How to protect your intellectual property in the cloud

By Stephanie Overby , CIO |  Cloud Computing, intellectual property

Cloud providers are more likely to use subcontractors to meet spikes in demand. Cloud-stored data often hops from country to country, some with weak IP laws or enforcement. "Similarly, if your provider uses personnel who can remotely access your data and IP from countries with weak IP laws, you may be putting your IP at risk of theft or misappropriation, with little recourse," explains Rebecca Eisner, partner in the privacy and security practice of Mayer Brown. Finally, because many cloud services have grown out of consumer offerings, their standard contracts are severely lacking. "A term in a contract that provides that the cloud vendor owns all content a customer may put on its systems may be okay if that content is a picture of your dog, but may not be so good if you're talking about your development environment," says Edward Hansen, partner and co-chair of the global sourcing practice at Baker & McKenzie.

As the name suggests, data and IP in the cloud may as well be floating in the ether minus any vendor obligations or controls introduced by the customer into the deal. "Typically, [customers] are focused on cost reduction and performance. Intellectual property issues are viewed as 'lawyer issues,'" says Mayer Brown's Eisner. "In reality, a cloud provider's ability to protect intellectual property rights should receive as much scrutiny as the information security, price and technical solution." "We are seeing some awareness dawning of how much weaker some cloud providers' contracts are in security terms," adds Slaby of HfS Research. "But the siren song of lower costs and greater flexibility is difficult to resist."

To you protect your corporate crown jewels in the cloud, here are nine steps to follow:.

Pick the right provider.

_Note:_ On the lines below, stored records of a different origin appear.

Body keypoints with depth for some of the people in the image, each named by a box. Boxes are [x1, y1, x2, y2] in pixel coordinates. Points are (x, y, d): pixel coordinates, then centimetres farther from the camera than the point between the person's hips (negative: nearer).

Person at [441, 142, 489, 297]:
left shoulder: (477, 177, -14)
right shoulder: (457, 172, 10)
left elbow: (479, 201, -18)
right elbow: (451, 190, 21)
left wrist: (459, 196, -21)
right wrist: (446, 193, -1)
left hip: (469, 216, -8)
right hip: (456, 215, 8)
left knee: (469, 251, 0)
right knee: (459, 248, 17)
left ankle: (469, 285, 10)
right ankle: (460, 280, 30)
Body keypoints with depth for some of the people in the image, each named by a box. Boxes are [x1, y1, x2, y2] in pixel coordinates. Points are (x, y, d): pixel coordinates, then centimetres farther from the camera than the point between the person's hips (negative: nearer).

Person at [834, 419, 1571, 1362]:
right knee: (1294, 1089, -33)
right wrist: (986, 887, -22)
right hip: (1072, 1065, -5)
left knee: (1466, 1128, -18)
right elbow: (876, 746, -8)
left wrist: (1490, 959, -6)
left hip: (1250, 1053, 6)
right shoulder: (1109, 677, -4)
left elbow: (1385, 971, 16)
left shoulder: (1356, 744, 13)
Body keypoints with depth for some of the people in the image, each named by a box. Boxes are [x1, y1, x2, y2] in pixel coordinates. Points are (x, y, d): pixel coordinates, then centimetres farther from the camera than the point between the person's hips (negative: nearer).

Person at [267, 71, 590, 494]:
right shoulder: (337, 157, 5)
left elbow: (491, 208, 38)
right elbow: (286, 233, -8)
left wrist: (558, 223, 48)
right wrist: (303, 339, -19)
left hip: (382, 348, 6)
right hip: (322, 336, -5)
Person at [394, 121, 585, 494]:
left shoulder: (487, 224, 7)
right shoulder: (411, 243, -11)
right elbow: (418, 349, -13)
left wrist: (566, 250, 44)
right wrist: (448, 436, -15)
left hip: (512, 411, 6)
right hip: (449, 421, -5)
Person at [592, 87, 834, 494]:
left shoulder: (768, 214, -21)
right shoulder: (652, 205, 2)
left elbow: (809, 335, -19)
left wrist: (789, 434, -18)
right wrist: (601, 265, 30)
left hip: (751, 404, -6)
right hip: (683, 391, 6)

Take due diligence seriously. "Given that the category and its players are still relatively new, consider how you'll extract yourself and your sensitive IP in the event that your cloud provider fails abjectly to live up to its contract, goes out of business, or is acquired by a competitor," advises Slaby. "Take a careful look under the hood at any prospective cloud provider's plans around disaster recovery." If you want sophisticated protection of trade secrets, seek out only providers that offer sophisticated solutions with higher-security requirements.

Select the right service. Do everyone a favor -- don't sign your first-ever cloud contract for a core business function. "Many clients looking for benefits of the cloud are purposely moving IP last," says Bell, testing the waters with commodity services like IT service management or QA on standard software. "It's a way to make sure they understand the nuances."